→ TEXT EXTRACT:
>> start

Monday, April 1, 2013

The “Latin Empire” should strike back

Detail from the 2nd century Portonaccio sarcophagus, representing a battle between Romans and Germans.

Italian philosopher Giorgio Agamben has revived the idea of a union of Southern European countries, a proposal first launched by another philosopher, Alexandre Kojève, just after World War II. This "Latin Empire" could act as a counter weight to the dominant role played by Germany in the European Union.

In 1945, Alexandre Kojève, a philosopher who was also a high-level French civil servant, wrote an essay called The Latin Empire: Outline of a doctrine for French policy. This essay [in fact a memo to the head of the Provisional Government, General Charles de Gaulle] is so topical that it is still of great interest today.
Showing amazing foresight, Kojève maintained that Germany would soon become Europe's main economic powerhouse and that France would be reduced to a secondary power within Western Europe. He also lucidly predicted the end of nation states that had, until then, determined European history. As the modern state had emerged with the decline of feudal political formations and the emergence of nation states, so the nation state would inevitably cede the way to political formations, which he called "empires", that would transcend national borders.
These empires could not be based, Kojève argued, on abstract units that were indifferent to genuine cultural, lifestyle and religious ties. Empires – like the "Anglo-Saxon Empire" (United States and United Kingdom) and the Soviet Empire which he could see for himself at the time — had to be "transnational political units but that were formed by kindred nations".

>> end

→ DATASET:
>> start

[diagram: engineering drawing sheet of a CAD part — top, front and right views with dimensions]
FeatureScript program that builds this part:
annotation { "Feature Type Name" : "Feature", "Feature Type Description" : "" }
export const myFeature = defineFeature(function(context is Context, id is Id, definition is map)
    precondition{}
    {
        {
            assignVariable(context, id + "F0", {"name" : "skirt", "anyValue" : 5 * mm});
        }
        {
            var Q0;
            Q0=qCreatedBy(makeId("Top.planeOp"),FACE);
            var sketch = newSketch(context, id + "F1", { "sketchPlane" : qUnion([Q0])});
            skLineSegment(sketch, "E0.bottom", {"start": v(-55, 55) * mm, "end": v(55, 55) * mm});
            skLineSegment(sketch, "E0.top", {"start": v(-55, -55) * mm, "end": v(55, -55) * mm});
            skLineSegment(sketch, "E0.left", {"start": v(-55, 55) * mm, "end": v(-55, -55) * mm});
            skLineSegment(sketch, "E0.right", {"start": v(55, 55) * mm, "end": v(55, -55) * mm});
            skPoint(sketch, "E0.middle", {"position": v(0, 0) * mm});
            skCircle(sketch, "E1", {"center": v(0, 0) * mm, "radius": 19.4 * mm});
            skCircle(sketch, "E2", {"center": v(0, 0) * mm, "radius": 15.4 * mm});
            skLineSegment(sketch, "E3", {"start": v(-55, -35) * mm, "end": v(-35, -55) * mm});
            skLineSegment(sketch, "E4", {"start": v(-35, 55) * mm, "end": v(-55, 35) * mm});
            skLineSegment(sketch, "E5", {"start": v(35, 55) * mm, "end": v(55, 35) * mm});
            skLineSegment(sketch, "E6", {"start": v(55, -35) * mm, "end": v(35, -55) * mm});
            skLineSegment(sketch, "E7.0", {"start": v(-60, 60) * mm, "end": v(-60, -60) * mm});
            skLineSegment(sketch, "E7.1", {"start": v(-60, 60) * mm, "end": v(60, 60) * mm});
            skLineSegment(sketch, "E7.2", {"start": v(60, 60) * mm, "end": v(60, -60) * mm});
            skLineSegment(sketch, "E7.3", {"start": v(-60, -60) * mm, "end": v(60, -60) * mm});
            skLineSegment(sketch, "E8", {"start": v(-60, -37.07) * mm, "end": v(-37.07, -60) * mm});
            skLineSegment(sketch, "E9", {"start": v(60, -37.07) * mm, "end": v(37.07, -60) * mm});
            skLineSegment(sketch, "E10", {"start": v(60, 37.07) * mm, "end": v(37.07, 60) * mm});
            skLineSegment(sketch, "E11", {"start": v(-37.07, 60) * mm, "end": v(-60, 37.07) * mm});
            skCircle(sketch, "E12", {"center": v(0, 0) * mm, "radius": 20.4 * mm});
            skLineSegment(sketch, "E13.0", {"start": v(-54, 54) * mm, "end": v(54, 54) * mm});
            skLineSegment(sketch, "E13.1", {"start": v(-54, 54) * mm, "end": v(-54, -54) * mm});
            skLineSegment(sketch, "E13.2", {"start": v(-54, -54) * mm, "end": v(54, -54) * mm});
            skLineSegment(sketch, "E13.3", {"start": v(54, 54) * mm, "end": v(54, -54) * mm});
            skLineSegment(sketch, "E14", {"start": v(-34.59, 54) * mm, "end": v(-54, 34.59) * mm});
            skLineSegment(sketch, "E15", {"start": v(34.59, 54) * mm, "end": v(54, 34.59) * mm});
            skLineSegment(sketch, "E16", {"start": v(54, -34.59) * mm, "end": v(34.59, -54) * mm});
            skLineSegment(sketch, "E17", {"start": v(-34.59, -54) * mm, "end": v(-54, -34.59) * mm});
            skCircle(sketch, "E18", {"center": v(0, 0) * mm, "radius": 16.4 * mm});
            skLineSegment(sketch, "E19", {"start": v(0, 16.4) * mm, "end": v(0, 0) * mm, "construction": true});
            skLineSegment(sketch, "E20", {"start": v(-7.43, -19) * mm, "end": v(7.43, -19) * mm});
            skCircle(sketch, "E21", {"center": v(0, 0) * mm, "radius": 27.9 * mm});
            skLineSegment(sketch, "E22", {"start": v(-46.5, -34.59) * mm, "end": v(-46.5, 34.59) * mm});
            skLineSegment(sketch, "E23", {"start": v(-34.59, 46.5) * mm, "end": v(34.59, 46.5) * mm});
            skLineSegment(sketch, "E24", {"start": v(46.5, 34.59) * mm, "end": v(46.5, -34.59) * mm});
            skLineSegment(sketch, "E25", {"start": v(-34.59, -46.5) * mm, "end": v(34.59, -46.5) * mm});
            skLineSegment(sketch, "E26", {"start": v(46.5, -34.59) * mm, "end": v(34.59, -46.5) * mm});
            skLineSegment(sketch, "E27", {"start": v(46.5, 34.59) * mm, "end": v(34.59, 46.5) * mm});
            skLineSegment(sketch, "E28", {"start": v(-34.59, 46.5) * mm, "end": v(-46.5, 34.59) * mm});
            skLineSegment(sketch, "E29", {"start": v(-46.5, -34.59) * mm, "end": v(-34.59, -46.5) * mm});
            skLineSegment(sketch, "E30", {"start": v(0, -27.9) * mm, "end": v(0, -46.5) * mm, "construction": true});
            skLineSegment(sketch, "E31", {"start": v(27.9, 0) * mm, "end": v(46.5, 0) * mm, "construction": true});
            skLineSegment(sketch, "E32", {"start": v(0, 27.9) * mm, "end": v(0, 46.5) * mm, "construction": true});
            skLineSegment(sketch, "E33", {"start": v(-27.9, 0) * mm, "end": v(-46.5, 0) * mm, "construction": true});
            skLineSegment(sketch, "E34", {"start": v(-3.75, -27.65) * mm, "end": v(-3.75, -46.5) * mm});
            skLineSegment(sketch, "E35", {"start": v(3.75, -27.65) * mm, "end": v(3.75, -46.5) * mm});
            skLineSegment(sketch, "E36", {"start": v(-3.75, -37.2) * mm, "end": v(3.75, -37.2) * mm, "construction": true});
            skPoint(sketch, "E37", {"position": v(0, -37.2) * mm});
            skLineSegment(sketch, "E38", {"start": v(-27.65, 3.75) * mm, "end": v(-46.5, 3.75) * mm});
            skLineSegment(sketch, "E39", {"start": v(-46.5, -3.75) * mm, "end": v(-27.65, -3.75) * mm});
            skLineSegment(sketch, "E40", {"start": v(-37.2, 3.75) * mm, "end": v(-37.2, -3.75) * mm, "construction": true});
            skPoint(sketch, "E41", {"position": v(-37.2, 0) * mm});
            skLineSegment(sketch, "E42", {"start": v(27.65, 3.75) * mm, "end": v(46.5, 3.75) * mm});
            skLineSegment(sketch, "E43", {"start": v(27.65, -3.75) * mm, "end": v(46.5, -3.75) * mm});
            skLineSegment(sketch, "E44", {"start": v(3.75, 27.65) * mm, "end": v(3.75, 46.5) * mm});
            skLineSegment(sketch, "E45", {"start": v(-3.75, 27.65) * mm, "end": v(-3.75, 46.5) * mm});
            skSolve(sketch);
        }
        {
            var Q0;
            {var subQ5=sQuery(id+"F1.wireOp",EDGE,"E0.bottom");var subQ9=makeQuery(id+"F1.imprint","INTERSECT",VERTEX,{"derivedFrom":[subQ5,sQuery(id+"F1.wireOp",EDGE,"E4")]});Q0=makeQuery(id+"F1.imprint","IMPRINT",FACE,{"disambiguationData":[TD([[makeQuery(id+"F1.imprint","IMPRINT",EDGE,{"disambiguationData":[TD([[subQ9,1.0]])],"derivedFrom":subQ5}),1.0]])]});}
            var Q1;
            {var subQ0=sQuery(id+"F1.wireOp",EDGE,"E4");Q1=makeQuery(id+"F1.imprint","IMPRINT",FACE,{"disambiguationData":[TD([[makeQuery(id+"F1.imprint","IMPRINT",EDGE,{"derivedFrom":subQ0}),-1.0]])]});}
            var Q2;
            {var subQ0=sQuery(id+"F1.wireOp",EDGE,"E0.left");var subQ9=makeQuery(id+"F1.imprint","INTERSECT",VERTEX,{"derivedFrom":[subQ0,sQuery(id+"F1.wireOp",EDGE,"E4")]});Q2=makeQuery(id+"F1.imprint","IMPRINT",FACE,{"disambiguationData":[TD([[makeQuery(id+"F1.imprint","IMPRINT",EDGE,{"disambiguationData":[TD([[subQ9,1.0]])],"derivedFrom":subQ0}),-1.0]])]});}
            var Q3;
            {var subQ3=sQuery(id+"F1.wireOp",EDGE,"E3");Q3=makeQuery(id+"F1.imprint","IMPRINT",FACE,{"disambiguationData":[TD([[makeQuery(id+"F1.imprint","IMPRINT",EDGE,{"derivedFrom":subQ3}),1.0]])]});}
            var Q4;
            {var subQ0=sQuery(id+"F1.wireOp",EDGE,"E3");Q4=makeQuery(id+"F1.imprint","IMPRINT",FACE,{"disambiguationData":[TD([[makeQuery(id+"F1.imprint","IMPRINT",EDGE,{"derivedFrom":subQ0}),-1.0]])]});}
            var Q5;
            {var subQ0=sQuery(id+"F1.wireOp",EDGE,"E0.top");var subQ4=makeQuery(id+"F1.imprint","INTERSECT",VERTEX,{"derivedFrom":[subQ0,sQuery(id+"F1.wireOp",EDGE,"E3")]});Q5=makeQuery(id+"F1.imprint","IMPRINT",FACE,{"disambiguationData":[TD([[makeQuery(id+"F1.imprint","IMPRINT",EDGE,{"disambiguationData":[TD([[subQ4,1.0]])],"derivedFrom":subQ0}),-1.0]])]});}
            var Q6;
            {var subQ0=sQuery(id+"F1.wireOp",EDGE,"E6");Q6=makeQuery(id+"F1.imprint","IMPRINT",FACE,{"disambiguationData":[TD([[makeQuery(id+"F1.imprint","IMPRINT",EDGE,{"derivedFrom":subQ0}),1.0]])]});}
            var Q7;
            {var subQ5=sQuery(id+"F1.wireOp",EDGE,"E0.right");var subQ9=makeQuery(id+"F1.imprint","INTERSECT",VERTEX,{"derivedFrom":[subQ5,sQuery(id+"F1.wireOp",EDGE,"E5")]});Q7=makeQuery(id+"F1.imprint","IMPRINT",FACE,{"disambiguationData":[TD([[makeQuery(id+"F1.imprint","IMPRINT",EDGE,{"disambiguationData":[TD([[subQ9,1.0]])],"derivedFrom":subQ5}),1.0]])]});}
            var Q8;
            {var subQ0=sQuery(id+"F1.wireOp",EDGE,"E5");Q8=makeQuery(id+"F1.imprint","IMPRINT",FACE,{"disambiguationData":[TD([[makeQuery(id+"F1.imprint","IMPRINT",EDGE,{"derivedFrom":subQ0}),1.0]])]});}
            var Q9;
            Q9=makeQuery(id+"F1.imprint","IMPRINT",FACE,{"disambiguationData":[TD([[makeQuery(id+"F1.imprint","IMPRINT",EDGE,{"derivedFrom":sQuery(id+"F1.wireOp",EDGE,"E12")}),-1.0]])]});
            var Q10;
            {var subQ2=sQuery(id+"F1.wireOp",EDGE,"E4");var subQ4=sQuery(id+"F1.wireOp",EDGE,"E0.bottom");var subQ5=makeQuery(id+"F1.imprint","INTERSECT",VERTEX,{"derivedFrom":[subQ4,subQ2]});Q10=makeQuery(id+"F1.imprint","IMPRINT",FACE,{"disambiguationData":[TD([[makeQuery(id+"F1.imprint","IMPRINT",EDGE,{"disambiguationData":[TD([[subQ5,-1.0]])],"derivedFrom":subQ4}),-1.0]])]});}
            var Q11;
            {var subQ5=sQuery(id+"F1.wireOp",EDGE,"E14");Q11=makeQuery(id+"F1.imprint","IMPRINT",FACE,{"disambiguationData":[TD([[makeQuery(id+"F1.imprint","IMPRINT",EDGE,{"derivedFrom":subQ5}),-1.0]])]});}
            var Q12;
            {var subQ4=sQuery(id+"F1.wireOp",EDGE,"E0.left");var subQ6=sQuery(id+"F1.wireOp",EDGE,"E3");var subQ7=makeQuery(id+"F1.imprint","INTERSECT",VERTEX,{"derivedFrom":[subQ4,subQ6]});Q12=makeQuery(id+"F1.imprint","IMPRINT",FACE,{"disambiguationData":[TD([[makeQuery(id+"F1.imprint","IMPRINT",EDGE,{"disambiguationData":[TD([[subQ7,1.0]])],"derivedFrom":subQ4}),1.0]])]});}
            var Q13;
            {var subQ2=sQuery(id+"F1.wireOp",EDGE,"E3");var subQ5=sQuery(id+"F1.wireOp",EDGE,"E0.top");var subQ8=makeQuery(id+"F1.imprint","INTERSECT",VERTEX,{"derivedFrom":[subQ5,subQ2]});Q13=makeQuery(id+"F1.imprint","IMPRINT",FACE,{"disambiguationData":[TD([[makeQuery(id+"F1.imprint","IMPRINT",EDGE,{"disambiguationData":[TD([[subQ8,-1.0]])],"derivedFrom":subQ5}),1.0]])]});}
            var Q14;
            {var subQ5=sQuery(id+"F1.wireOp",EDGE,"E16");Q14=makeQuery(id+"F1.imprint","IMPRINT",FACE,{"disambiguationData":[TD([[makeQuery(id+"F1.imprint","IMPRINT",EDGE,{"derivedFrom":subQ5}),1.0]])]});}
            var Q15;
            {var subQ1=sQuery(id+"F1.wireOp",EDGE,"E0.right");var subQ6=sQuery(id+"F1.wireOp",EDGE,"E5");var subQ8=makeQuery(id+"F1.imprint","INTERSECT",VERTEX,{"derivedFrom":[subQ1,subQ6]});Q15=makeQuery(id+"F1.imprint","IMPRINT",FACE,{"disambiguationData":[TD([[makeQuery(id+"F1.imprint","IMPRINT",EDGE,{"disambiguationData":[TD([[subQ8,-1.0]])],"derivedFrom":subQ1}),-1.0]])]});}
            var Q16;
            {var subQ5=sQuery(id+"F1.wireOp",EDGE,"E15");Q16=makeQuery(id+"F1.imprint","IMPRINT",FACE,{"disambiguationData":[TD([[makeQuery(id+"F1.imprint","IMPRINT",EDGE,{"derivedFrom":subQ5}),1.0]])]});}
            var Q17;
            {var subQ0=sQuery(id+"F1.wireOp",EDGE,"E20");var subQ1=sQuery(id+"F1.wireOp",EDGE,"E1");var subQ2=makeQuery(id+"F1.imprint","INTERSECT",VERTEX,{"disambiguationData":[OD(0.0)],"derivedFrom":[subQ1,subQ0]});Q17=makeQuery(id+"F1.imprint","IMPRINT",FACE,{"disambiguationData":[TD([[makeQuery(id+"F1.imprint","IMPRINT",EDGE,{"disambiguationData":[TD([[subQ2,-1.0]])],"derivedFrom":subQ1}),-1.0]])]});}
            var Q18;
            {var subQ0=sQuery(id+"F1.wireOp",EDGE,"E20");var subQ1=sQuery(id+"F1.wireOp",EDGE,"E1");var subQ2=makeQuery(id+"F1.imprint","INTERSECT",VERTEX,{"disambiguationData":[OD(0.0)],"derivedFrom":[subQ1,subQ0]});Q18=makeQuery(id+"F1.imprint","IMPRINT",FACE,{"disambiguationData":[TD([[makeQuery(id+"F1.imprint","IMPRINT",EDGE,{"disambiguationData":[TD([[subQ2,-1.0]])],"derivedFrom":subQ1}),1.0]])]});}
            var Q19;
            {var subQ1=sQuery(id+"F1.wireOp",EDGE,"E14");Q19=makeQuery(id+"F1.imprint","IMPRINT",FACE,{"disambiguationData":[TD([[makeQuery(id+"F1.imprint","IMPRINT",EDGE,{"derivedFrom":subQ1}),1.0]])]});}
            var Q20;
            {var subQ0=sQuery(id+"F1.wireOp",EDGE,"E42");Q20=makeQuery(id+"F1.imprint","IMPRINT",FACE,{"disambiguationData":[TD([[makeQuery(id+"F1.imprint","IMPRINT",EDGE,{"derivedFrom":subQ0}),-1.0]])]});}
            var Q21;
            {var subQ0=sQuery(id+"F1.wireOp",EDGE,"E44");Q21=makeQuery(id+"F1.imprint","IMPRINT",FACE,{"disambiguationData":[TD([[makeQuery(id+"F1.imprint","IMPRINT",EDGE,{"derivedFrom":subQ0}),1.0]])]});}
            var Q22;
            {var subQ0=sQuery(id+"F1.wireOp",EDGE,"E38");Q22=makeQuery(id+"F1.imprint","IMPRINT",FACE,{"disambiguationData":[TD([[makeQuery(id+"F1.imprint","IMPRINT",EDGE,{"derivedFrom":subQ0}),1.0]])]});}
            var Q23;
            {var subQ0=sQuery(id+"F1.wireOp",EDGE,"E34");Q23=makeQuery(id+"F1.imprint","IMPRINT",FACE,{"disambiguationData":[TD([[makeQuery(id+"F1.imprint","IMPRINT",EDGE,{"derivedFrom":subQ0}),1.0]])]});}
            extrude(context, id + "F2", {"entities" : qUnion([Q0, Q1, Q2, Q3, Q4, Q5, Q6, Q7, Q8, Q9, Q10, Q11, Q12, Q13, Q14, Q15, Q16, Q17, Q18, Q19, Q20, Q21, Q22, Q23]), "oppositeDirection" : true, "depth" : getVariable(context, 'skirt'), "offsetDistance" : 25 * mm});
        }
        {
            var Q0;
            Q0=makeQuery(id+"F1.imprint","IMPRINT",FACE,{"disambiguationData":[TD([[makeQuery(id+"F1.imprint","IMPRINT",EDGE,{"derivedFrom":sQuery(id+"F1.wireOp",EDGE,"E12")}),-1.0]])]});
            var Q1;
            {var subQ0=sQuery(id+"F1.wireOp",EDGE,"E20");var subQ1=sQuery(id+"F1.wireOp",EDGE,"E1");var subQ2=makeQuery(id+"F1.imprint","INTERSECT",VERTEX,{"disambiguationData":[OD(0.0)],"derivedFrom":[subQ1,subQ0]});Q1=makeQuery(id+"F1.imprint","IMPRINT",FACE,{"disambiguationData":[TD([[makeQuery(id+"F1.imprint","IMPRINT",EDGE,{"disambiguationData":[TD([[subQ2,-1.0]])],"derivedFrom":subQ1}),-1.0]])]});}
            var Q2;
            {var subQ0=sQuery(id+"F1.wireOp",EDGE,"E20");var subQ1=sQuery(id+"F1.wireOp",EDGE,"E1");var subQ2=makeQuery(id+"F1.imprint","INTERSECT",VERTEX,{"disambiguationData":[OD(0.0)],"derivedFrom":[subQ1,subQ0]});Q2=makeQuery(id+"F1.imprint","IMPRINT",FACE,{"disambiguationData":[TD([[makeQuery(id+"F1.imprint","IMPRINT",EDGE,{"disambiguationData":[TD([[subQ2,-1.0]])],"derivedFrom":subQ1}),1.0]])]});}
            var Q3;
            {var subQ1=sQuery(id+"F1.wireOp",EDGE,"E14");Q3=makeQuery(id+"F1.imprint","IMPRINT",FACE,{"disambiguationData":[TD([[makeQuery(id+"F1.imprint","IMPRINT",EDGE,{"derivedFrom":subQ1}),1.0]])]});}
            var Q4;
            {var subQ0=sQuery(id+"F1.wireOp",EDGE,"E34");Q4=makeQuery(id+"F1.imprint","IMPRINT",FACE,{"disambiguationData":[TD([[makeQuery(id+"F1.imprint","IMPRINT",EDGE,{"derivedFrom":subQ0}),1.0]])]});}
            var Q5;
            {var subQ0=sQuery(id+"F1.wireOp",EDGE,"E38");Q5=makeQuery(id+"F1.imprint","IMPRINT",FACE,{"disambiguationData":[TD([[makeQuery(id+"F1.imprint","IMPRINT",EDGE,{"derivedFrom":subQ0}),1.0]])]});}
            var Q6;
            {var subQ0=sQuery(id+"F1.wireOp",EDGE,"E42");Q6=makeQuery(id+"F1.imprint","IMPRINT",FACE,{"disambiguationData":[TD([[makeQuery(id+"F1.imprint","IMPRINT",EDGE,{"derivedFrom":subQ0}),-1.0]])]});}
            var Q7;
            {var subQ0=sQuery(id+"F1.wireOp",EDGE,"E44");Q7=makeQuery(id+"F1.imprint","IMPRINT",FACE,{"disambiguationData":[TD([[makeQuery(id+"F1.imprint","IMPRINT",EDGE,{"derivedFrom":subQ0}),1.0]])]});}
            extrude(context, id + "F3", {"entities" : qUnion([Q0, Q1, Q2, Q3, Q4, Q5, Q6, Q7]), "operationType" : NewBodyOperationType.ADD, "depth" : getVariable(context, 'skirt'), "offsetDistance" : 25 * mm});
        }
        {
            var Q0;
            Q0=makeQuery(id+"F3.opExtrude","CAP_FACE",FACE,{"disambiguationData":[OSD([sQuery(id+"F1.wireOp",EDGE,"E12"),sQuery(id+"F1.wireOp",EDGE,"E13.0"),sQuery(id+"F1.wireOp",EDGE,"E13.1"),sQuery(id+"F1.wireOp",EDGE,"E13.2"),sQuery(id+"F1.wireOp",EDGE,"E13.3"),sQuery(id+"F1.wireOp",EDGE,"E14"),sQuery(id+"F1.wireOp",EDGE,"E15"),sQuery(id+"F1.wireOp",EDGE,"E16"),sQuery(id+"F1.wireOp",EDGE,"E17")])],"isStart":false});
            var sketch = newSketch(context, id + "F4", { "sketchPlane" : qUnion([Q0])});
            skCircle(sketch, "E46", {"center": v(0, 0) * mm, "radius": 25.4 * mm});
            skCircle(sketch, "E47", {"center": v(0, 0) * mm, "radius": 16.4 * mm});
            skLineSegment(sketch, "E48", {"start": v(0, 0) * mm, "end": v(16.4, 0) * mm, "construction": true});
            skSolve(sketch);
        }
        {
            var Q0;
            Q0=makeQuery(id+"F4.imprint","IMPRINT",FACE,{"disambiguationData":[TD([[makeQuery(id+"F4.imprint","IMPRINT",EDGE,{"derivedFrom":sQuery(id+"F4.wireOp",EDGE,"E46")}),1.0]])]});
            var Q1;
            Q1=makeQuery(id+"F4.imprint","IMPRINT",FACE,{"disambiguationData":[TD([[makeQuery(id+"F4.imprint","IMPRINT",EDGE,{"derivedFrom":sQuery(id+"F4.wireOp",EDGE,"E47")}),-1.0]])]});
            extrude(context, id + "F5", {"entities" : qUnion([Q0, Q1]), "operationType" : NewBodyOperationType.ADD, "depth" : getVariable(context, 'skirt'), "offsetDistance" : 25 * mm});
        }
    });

>> end

→ GIVEN INSTRUCTION 1:
Write out the passage of the article on the Latin Empire that begins at the words "Showing amazing foresight, Kojève" and stops after "transcend national borders.", word for word.
→ GIVEN INSTRUCTION 2:
Carry the article on the Latin Empire forward from its final sentence with the next part.
The items are independent material and have no connection to the article on the Latin Empire.

→ RESULT 1:
Showing amazing foresight, Kojève maintained that Germany would soon become Europe's main economic powerhouse and that France would be reduced to a secondary power within Western Europe. He also lucidly predicted the end of nation states that had, until then, determined European history. As the modern state had emerged with the decline of feudal political formations and the emergence of nation states, so the nation state would inevitably cede the way to political formations, which he called "empires", that would transcend national borders.

→ RESULT 2:
This is why Kojève proposed that France should play a leading role in a "Latin Empire" that would economically and politically united, with the consent of the Catholic Church whose traditions it would inherit, the three major nations whose languages are derived from Latin (France, Spain and Italy), while at the same time opening up to the Mediterranean nations. According to Kojève, Protestant Germany, which would soon become the richest and most powerful European nation (which it did, in fact, become) would inevitably be swayed by its extra-European tendencies and turn towards the Anglo-Saxon Empire — a configuration in which France and the Latin nations would remain a more or less foreign body, obviously reduced to the peripheral role of a satellite.
Today, now that the European Union has been formed by ignoring the concrete cultural links that exist between nations, it might be useful – and urgent – to revive Kojève's proposal. What he forecast has turned out to be true. This Europe that strives to exist on a strictly economic basis, abandoning all true affinities between lifestyles, culture and religion, has repeatedly shown its weaknesses, especially at the economic level.
The EU's so-called unity is beginning to crack and one can see to what it has been reduced: the imposition on the poorest majority of the interests of the richest minority. And most of the time, these interests coincide with those of a single nation, which nothing in recent history should encourage us to see as exemplary. Not only is there no sense in asking a Greek or an Italian to live like a German but even if this were possible, it would lead to the destruction of a cultural heritage that exists as a way of life. A political unit that prefers to ignore lifestyles is not only condemned not to last, but, as Europe has eloquently shown, it cannot even establish itself as such.
If we do not want Europe to inevitably disintegrate as many signs seem to indicate it is, it would be appropriate to ask ourselves, without delay, how the European Constitution (which is not a constitution under public law, but rather an agreement between states, either not submitted to a popular vote or – as in France – flatly rejected [by 54.67 per cent of French voters]) can be reconfigured anew.
We could, thus, attempt to turn political reality into something similar to what Kojève called a "Latin Empire".


26 March 2013, Libération, Paris.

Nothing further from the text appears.